Politics
3:13 pm
Sat May 25, 2013

Saturday Update: Legislature Honors Fallen Soldiers, Continues Last-Minute Work on Bills

Members of the Texas House and Senate are at their desks this afternoon as the Legislature continues to work in the final days of the 83rd session. 

State Rep. John Zerwas, R-Simonton, says they expect to bring up Senate Bill 1, the budget bill, on Sunday. He was one of the House members who worked with Senators in the conference committee on SB 1.

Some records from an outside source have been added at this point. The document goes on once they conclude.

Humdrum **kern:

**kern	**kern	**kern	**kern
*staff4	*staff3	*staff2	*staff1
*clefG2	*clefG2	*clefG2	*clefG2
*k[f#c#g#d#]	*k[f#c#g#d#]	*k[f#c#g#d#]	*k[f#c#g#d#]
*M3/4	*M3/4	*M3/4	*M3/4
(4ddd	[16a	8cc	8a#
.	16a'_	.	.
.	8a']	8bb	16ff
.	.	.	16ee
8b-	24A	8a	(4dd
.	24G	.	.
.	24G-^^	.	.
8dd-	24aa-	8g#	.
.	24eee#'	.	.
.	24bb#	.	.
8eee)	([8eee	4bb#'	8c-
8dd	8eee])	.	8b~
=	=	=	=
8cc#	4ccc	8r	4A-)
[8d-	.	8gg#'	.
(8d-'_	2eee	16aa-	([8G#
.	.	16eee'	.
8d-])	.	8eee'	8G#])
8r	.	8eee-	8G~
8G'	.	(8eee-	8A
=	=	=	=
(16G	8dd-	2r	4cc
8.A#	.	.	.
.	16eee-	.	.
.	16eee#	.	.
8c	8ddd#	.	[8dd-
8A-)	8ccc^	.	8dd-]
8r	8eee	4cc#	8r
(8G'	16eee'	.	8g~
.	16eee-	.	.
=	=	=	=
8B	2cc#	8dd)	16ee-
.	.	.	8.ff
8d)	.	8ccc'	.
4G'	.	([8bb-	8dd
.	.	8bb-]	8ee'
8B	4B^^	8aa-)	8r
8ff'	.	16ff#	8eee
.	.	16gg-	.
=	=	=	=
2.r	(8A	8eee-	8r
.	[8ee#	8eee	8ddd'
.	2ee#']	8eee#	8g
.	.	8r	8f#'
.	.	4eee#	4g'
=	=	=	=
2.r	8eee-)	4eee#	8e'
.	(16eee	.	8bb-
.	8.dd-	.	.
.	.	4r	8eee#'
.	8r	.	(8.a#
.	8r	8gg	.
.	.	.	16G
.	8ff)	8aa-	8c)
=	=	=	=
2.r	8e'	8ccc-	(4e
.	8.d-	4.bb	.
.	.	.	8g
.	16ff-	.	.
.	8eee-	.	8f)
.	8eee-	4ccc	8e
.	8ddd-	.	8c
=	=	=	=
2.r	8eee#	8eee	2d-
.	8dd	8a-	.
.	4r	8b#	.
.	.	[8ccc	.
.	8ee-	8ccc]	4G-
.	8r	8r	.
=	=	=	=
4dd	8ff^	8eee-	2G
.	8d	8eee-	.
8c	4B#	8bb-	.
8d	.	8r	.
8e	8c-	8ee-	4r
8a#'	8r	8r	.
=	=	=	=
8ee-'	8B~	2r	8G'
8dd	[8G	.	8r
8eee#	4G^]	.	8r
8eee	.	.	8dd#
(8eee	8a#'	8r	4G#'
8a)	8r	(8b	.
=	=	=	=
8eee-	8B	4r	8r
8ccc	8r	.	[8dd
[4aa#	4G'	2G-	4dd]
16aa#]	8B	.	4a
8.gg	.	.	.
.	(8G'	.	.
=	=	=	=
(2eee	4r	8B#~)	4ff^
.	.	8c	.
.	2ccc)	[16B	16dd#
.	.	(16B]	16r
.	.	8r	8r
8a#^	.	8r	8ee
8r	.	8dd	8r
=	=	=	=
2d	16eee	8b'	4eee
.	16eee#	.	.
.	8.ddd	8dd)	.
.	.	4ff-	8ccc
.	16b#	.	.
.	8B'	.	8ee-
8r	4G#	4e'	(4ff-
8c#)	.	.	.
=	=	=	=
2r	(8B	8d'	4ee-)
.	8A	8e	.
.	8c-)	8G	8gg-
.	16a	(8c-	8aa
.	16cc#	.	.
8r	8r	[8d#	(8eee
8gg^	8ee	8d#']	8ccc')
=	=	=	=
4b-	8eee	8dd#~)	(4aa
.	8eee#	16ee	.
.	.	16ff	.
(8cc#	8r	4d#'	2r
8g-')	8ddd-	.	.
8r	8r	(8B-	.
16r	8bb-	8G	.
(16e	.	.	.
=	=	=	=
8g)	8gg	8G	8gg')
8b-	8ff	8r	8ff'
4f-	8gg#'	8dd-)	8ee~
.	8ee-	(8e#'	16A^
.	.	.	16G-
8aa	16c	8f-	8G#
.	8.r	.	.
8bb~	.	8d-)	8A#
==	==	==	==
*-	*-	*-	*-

"It's a complicated process and just when you think you stomp that one fire, there's another yet to be dealt with," Rep. Zerwas said. "I think we just feel like we need another 24 hours before we're ready. Our feeling is that we need to do a little more work communicating what the bill is -- what it does do and what it doesn't do so when it does come up on Sunday, everyone feels very informed."

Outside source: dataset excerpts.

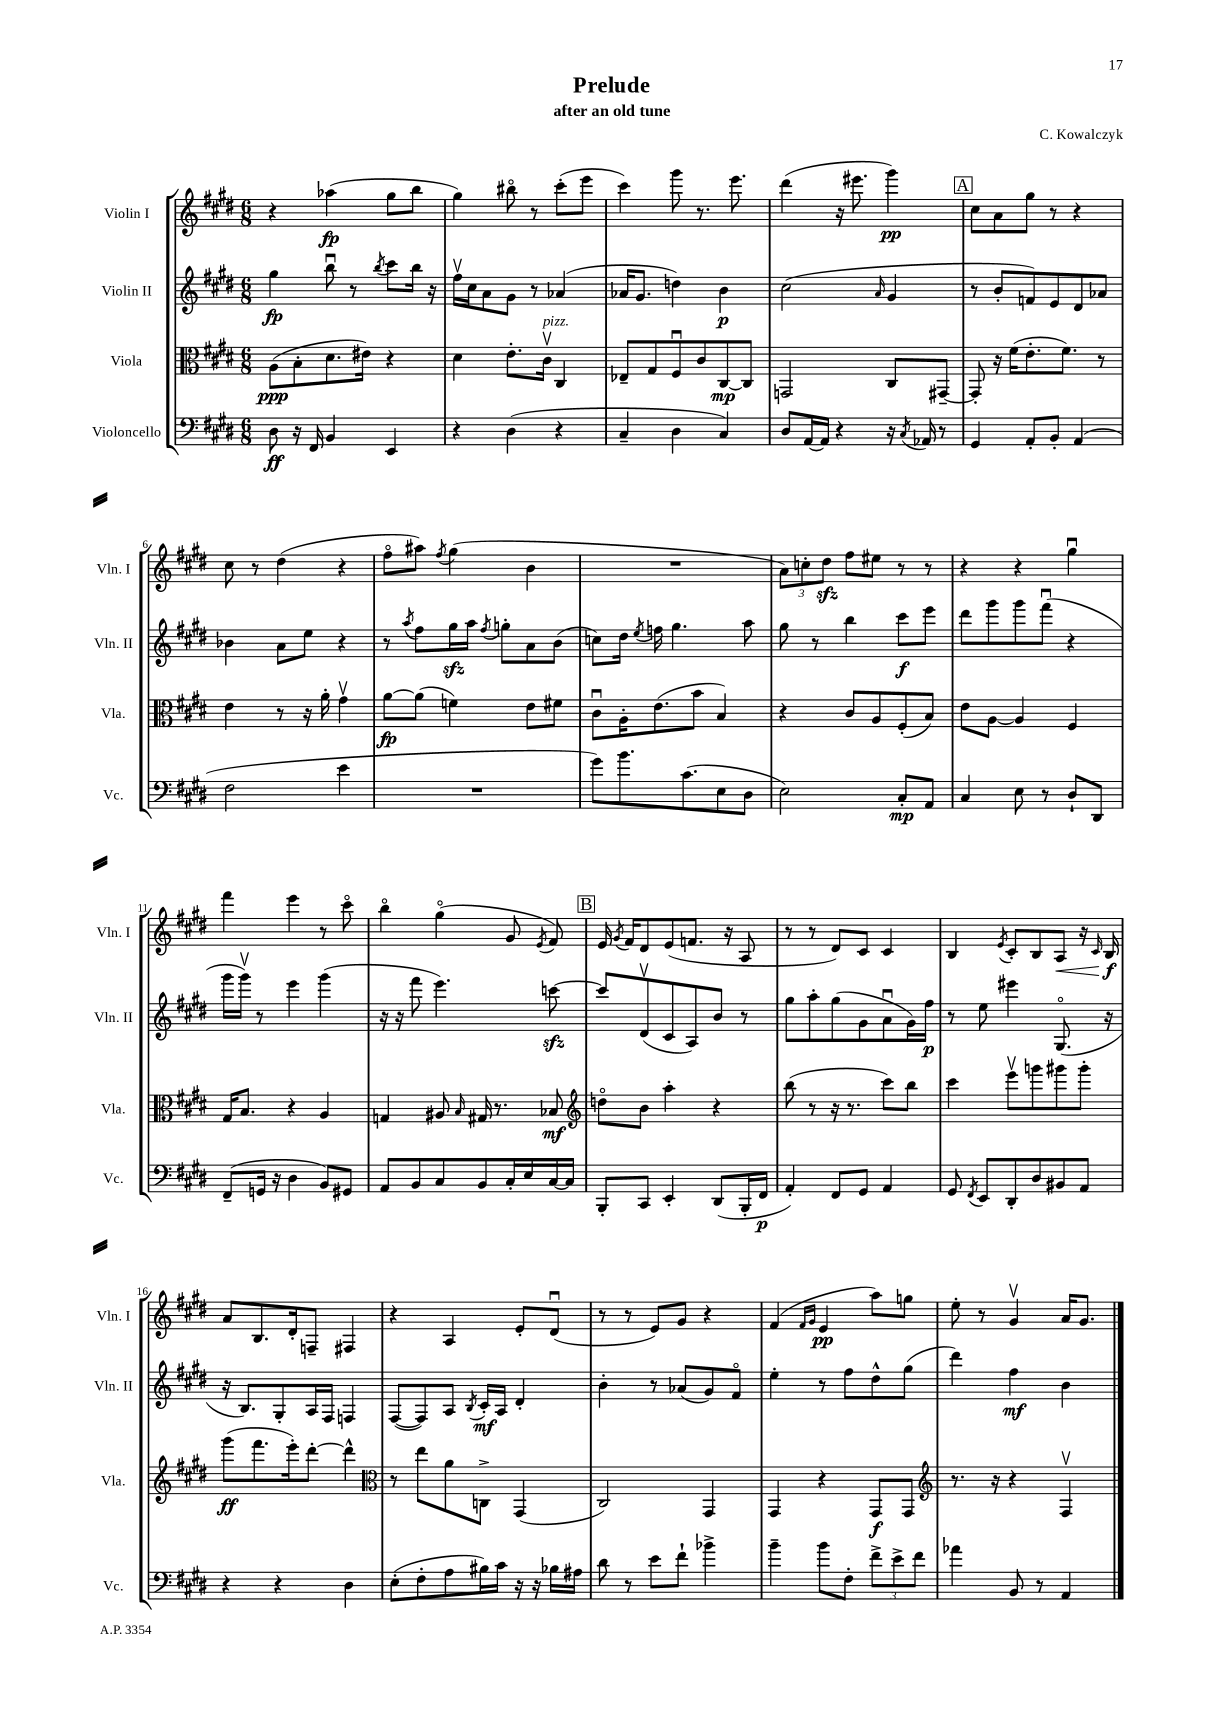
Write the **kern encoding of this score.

**kern	**kern	**kern	**kern
*staff4	*staff3	*staff2	*staff1
*clefF4	*clefC3	*clefG2	*clefG2
*k[f#c#g#d#]	*k[f#c#g#d#]	*k[f#c#g#d#]	*k[f#c#g#d#]
*M6/8	*M6/8	*M6/8	*M6/8
8D#	(8A	4gg#	4r
16r	8B'	.	.
16FF#	.	.	.
4BB	8.d#	8bbu	(4aa-
.	.	8r	.
.	16e#)	.	.
.	.	8qbb	.
4EE	4r	8ccc#	8gg#
.	.	16bb	8bb
.	.	16r	.
=	=	=	=
4r	4d#	16ff#v	4gg#)
.	.	16cc#	.
.	.	8a	.
(4D#	8.e'	8g#	8bb#o
.	.	8r	8r
.	16c#v	.	.
4r	4C#	(4a-	(8ccc#'
.	.	.	8eee
=	=	=	=
4C#~	8E-~	16a-	4ccc#)
.	.	8.g#	.
.	8G#	.	.
4D#	8F#u	4dd)	8ggg#
.	8c#	.	8.r
4C#)	[8C#	4b	.
.	.	.	8.eee
.	8C#]	.	.
=	=	=	=
8D#	2GG	(2cc#	(4ddd#
[16AA	.	.	.
16AA]	.	.	.
4r	.	.	16r
.	.	.	8.eee#
.	.	16qqa	.
16r	8C#	4g#	4ggg#)
8qC#	.	.	.
16AA-	.	.	.
8r	[8GG#~	.	.
=	=	=	=
4GG#	8GG#']	8r	8cc#
.	16r	8b'	8a
.	(16f#	.	.
8AA'	8.e'	8f)	8gg#
8BB'	.	8e	8r
.	8.f#)	.	.
(4AA	.	8d#	4r
.	8r	8a-	.
=	=	=	=
2F#	4e	4b-	8cc#
.	.	.	8r
.	8r	8a	(4dd#
.	16r	8ee	.
.	16a'	.	.
4e	4g#v	4r	4r
=	=	=	=
2.r	[8a	8r	8ff#o
.	.	8qaa	.
.	(8a]	8ff#	8aa#)
.	.	.	8qff#
.	4f)	16gg#	(4gg#
.	.	16aa	.
.	.	8qff#	.
.	.	8gg'	.
.	8e	8a	4b
.	8f#	(8b	.
=	=	=	=
8g#)	8c#u	8cc)	2.r
8.b	16A'	16dd#	.
.	.	8qee	.
.	(8.e	16ff	.
.	.	4.gg#	.
(8.c#	.	.	.
.	8b	.	.
8E	4B)	.	.
8D#	.	8aa	.
=	=	=	=
2E)	4r	8gg#	12a)
.	.	.	12cc'
.	.	8r	.
.	.	.	12dd#
.	8c#	4bb	8ff#
.	8A	.	8ee#
8C#'	(8F#'	8ccc#	8r
8AA	8B)	8eee	8r
=	=	=	=
4C#	8e	8ddd#	4r
.	[8A	8ggg#	.
8E	4A]	8ggg#	4r
8r	.	(8fff#u	.
8D#`	4F#	4r	4gg#u
8DD#	.	.	.
=	=	=	=
(8FF#~	16G#	16ggg#	4fff#
.	8.B	16ggg#v)	.
16GG	.	8r	.
16r	.	.	.
4D#	4r	4eee	4eee
8BB)	4A	(4ggg#	8r
8GG#	.	.	8ccc#o
=	=	=	=
8AA	4G	16r	4bbo
.	.	16r	.
8BB	.	8fff#	.
8C#	8A#	4.eee)	(4gg#o
.	16qqB	.	.
8BB	16G#	.	.
.	8.r	.	.
16C#'	.	.	8g#
16E	.	.	.
.	.	.	8qe
[16C#	8B-	[8ccc	8f#)
16C#]	.	.	.
=	=	=	=
*	*clefG2	*	*
8BBB'	8ddo	8ccc]	16e
.	.	.	8qg#
.	.	.	16f#
8CC#	8b	(8d#v	8d#
4EE'	4aa'	8c#	(8e
.	.	8A)	8.f
(8DD#	4r	8b	.
.	.	.	16r
16BBB'	.	8r	8A
16FF#	.	.	.
=	=	=	=
4AA')	(8bb	8gg#	8r
.	8r	8aa'	8r
8FF#	16r	(8gg#	8d#)
.	8.r	.	.
8GG#	.	8g#	8c#
4AA	8ccc#)	8au	4c#
.	8bb	16g#)	.
.	.	16ff#	.
=	=	=	=
8GG#	4ccc#	8r	4B
8qFF#	.	.	.
8EE	.	8ee	.
.	.	.	8qe
8DD#'	8eeev	4eee#	8c#'
8D#	8ggg	.	8B
8BB#	8ggg#	(8.G#o	8A
8AA	8ggg#'	.	16r
.	.	.	16qqc#
.	.	16r	16B
=	=	=	=
4r	(8ggg#	16r	8a
.	.	8.B)	.
.	8.fff#	.	8.B
4r	.	8G#'	.
.	16eee')	.	16d#'
.	[8ddd#'	16A	8F~
.	.	16F#	.
4D#	4ddd#^^]	4F	4F#
=	=	=	=
*	*clefC3	*	*
(8E'	8r	([8F#	4r
8F#'	8ee	8F#])	.
8A	8a	8A	4A
.	.	8qB	.
16B#)	8C^	16c#'	.
16c#	.	16A	.
16r	(4GG#	4d#'	8e'
16r	.	.	.
16B-	.	.	(8d#u
16A#	.	.	.
=	=	=	=
8d#	2C#)	4b'	8r
8r	.	.	8r
8e	.	8r	8e)
8f#`	.	(8a-	8g#
4b-^	4GG#	8g#)	4r
.	.	8f#o	.
=	=	=	=
4b~	4GG#	4ee'	(4f#
.	.	.	16qqf#
.	.	.	16qqg#
8b	4r	8r	4e
8F#'	.	8ff#	.
12f#^	8GG#	8dd#^^	8aa)
12e^	.	.	.
.	8GG#	(8gg#	8gg
12f#	.	.	.
=	=	=	=
*	*clefG2	*	*
4a-	8.r	4ddd#)	8ee'
.	.	.	8r
.	16r	.	.
8BB	4r	4ff#	4g#v
8r	.	.	.
4AA	4F#v	4b	16a
.	.	.	8.g#
==	==	==	==
*-	*-	*-	*-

Before both chambers convened at 2:00 p.m. to work on bills and conference committee reports, they were at the House this morning.

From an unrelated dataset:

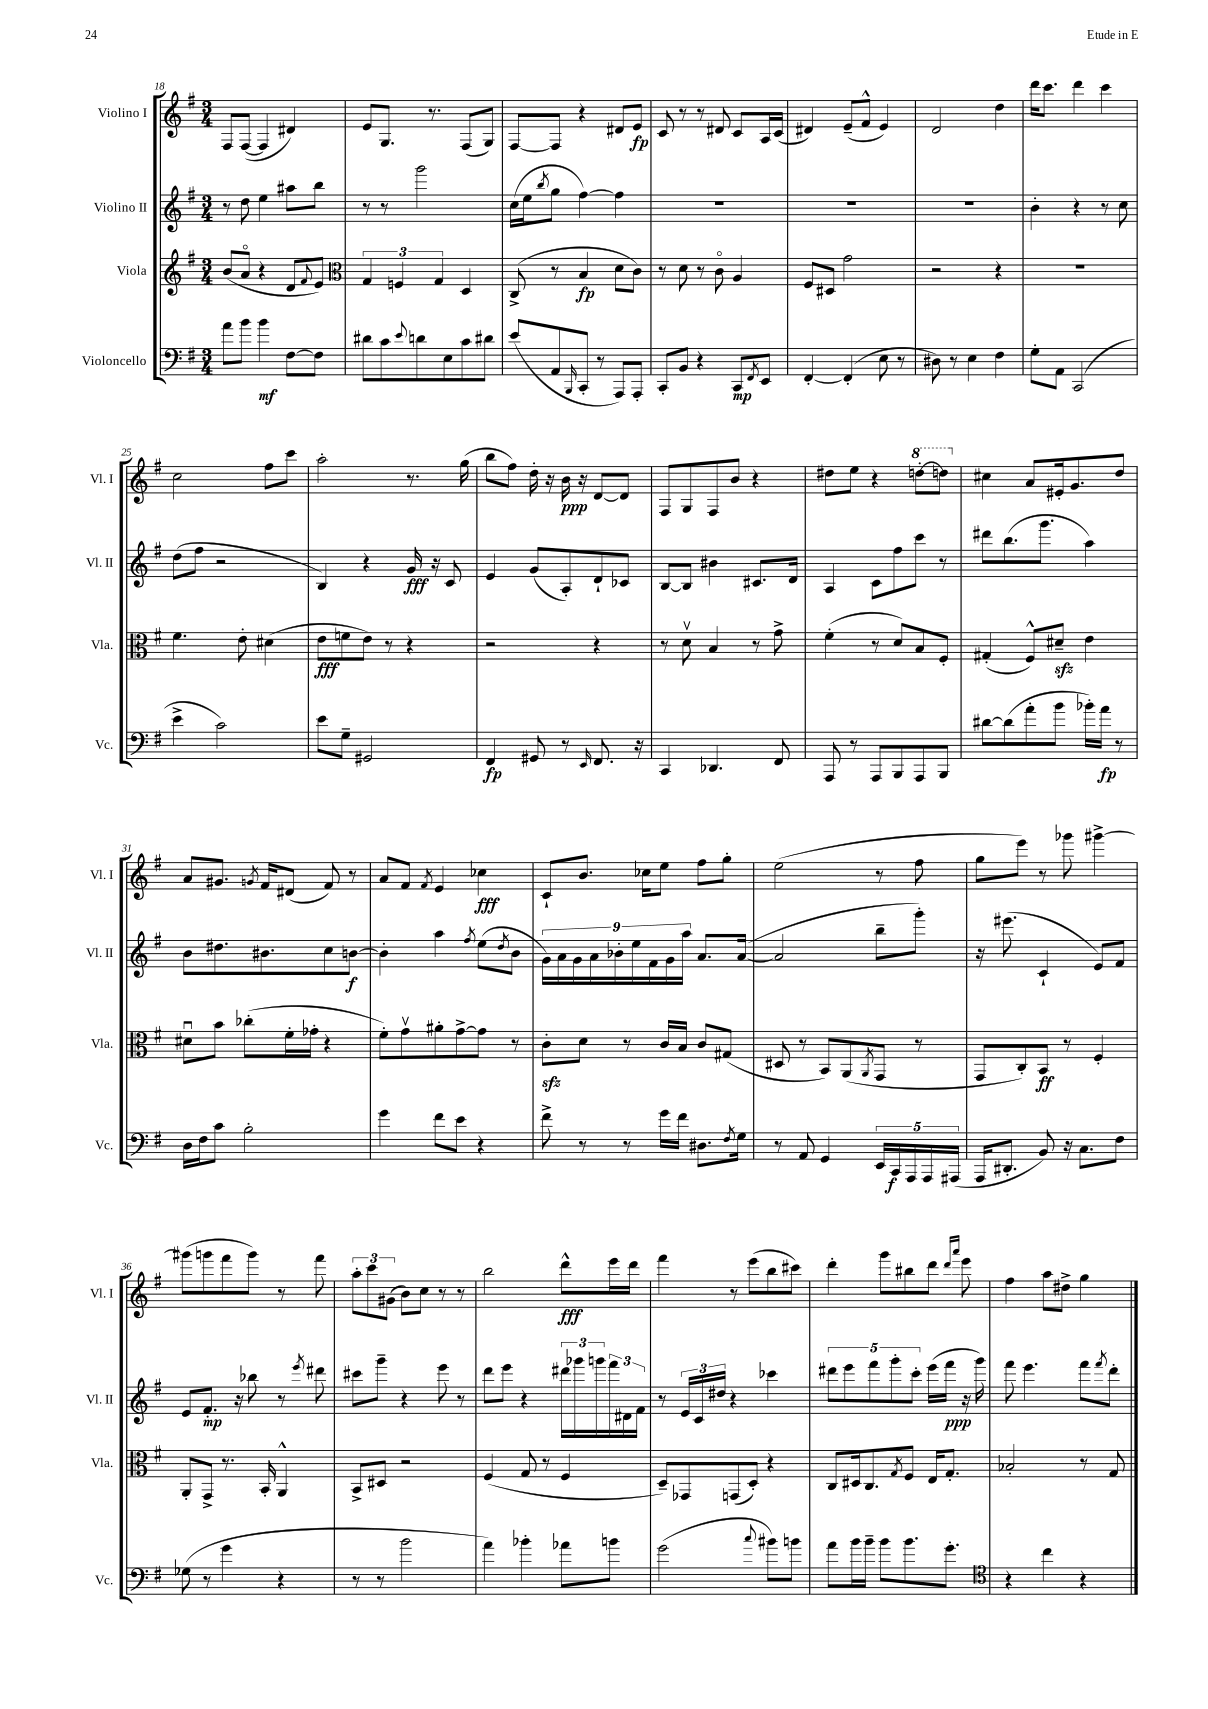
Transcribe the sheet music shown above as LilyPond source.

Gov. Rick Perry addressed a joint session of the Texas Legislature to honor the state's men and women who died while serving in the military, fighting what he called the "war on terror."

"While we may have disagreements about policies, we may even disagree about some bills in the last days of the 83rd legislative session, there's absolutely no disagreement about the importance of honoring these young men and women," he said in his remarks. "This event is a strong reminder that as free Americans we have an obligation larger than politics to honor those who've given the ultimate sacrifice and service to our country."

After the ceremony, Lt. Gov. David Dewhurst answered some questions from reporters.

He said he would have liked the Legislature to pass a bill that would have required welfare recipients to drug test. A bill that requires drug testing for people getting unemployment help — SB 21 — passed in the Senate today. Because the Senate passed the same version that House members voted on, it goes to Gov. Perry's desk.

A special legislative session can take place as early as the day following the close of this session -- which is Monday.

If Gov. Perry does call a special session, he'll decide what issues will be addressed. Lt. Gov. Dewhurst said aside from redistricting, he hopes lawmakers will come back to tackle overhaul of the Texas Windstorm Insurance Agency, stricter limits on abortion ,and the right to carry concealed handguns on college campuses.

"We’re on the eve of one of the most successful conservative sessions that we’ve ever had in decades and decades," Lt. Gov. Dewhurst said. "There are still some things that I would like to see passed."